En busca del tiempo perdido
Marcel Proust
A la sombra de las muchachas en flor
Cuando en casa se trató de invitar a cenar por vez primera al señor de Norpois, mi
madre dijo que sentía mucho que el doctor Cottard estuviera de viaje, y que lamentaba
también haber abandonado todo trato con Swann, porque sin duda habría sido grato
para el ex embajador conocer a esas dos personas; a lo cual repuso mi padre que en
cualquier mesa haría siempre bien un convidado eminente, un sabio ilustre, como lo era
Cottard; pero que Swann, con aquella ostentación suya, con aquel modo de gritar a los
cuatro vientos los nombres de sus conocidos por insignificantes que fuesen, no pasaba
de ser un farolón vulgar, y le habría parecido indudablemente al marqués de Norpois
“hediondo”, como él solía decir. Y la tal respuesta de mi padre exige unas cuantas
palabras de explicación, porque habrá personas que se acuerden quizá de un Cottard
muy mediocre y de un Swann que en materias mundanas llevaba a una extrema
delicadeza la modestia y la discreción. En lo que a este último se refiere, lo ocurrido era
que aquel Swann, amigo viejo de mis padres, había añadido a sus personalidades de
“hijo de Swann” y de Swann socio del jockey otra nueva (que no iba a ser la última): la
personalidad de marido de Odette. Y adaptando a las humildes ambiciones de aquella
mujer la voluntad, el instinto y la destreza que siempre tuvo, se las ingenió para
labrarse, y muy por bajo de la antigua, una posición nueva adecuada a la compañera
que con él había de disfrutarla.
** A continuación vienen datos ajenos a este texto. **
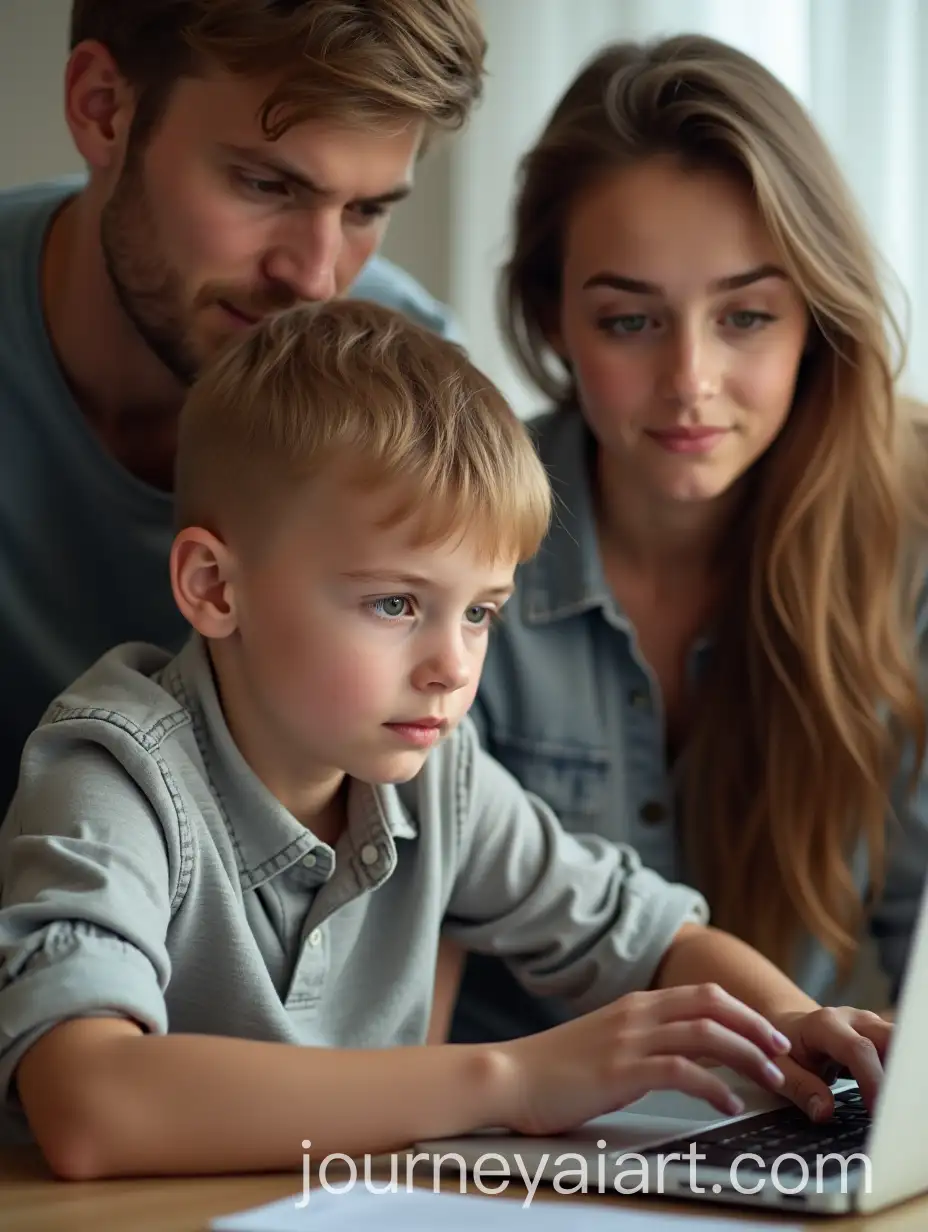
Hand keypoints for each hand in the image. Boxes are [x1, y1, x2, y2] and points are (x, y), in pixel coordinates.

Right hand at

De modo que parecía otro hombre. Como (a pesar de
seguir tratándose él solo con sus amigos particulares sin querer imponerles el trato con
Odette, a no ser que ellos le pidieran espontáneamente que se la presentase) había
comenzado una segunda vida en común con su mujer y entre seres nuevos, habría sido
explicable que para medir el rango social de estas personas, y por consiguiente el
halago de amor propio que sentía en recibirlas en su casa, se hubiera servido como término de comparación, ya no de aquellas brillantísimas personas que formaban la
sociedad suya antes de casarse, sino de las amistades anteriores de Odette. Pero no
hasta para aquellos que sabían que le gustaba trabar amistad con empleados nada
elegantes y con señoras nada reputadas, ornato de los bailes oficiales en los ministerios,
era chocante oírle a él, que antes sabía disimular con tanta gracia una invitación de
Twickenham o de Buckingham Palace, cómo pregonaba que la esposa de un director
general había devuelto su visita ala señora de Swann.